Defacta is an independent verification layer that sits between AI-generated or external text and its use in decisions, publications, filings, or other high-stakes contexts. It replicates the human verification process as a structured, multi-stage pipeline where LLMs accelerate specific steps but remain constrained by fresh data retrieval and source-grounded analysis.
The platform checks text against credible sources, databases, and fact-checking registries to identify hallucinations, fabricated citations, unsupported claims, misinformation, and manipulative framing. It detects bias, deception markers, and internal contradictions using three independent LLMs running in parallel, where disagreement between models is itself treated as a signal.

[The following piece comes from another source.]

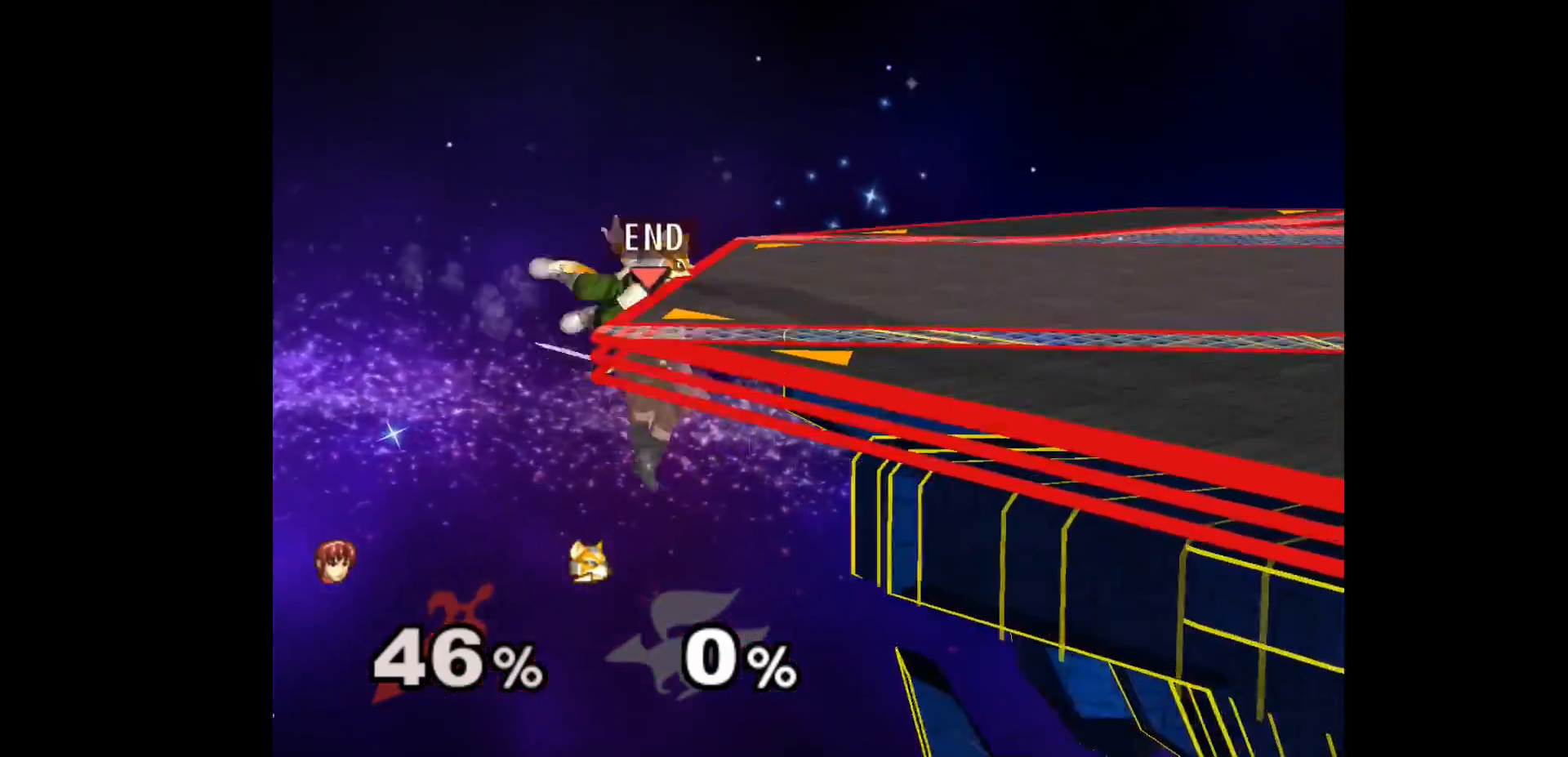
{"buttons": [], "left_stick": "center", "events": [[150, "left_stick", "center"]]}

Users can paste text, articles, URLs, or AI outputs and receive structured verification reports with findings, sources, and recommended actions. Reports include source metadata, SHA-256 hashes, integrity checks, and a durable audit trail. Revision workflows allow editing, repair prompt generation, re-checking, and version comparison.
Defacta serves analysts, compliance teams, journalists, researchers, and enterprise AI teams working in environments where accuracy is critical. It supports both personal verification and agent-to-agent workflows inside enterprise pipelines. Integration options include API, MCP server, and browser extension, with export to PDF, DOCX, Markdown, JSON, XLSX, and TXT.